SHINO ―シノ― アリスの子守唄
【SHI−NO 2.アリスの子守唄】 上月雨音

私はこの本の紹介文に純愛ストーリーと銘打ったのは間違いではないと思う。絶対間違いではないと思う(力説!)

純愛、じゃないか!!!

いや、面白かった。サイコミステリー風な陰鬱な雰囲気こそ纏っているけど、主人公の青年……(名前出てなかったっけ?)が健全で、しっかりとした良識家なのがアンカーとなっているのか、もしくは事件の収拾の付け方がすっきりしているからか(これは憑き物落としに近いスッキリだと思われ)、ヒロインにして主人公である志乃ちゃん(小学生)が彼岸の彼方に片足を踏み込んでるような非常に危うい存在にも関わらず、陰鬱とした読み味にならずに済んでいる。かといって、退廃的な匂いやこの世の果てを覗いているような感覚も消えてはおらず、予想外なほど陰陽のバランスが取れている作品になっているんじゃないだろうか。バランスが取れている、なんて語ると中途半端に聞こえるかもしれないが、ならば【絶妙な】バランスが取れている、と付け加えよう。この両方の雰囲気を両立させるバランス感覚は、かなり並外れていると私なぞは思うのだが。

なんにせよ、志乃ちゃんである。
キタね。
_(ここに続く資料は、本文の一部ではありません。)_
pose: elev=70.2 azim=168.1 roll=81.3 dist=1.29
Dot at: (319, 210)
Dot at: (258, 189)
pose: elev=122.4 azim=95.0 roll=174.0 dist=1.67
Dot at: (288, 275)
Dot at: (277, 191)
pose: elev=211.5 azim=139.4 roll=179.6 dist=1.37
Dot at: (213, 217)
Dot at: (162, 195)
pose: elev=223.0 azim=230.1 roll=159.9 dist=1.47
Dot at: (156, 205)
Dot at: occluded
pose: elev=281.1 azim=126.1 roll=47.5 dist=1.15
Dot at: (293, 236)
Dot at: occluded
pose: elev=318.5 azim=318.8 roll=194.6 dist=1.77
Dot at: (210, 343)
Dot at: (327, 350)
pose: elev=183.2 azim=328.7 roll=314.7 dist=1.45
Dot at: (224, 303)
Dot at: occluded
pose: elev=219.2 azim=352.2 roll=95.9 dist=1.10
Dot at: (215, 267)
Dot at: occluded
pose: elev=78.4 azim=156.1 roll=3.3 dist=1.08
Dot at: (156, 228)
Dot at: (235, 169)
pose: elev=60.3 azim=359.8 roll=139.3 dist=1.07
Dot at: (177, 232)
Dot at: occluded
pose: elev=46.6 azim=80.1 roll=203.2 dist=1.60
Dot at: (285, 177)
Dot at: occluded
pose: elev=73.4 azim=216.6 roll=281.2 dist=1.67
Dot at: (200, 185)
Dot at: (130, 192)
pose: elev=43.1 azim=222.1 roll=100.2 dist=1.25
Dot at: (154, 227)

きたきた。ズキュンと心臓打ち抜くヒロインが来た。
小学生らしからぬ無機質な、この世の全てに無関心でいるかのような、それでいて殺人事件にだけは異様な興味を示す少女。そんな彼女が、主人公の存在だけはしっかりと認識している。それこそ、白紙に落ちた一滴の墨のようなものだけど、大事に思っているとか大好きだとか、そんな明確な意志として存在する想いでは決してないけれど、虚無の中から世界に繋がった命綱のように、彼女の中には主人公の存在が厳然と固着している。
これを純愛と言わずして、なんと言う。
これほど純粋で無垢な想いのつながりなどそうそう無かろうて。
まさに、富士見ミステリーにこそ相応しい作品である、と言い切ってしまえ!!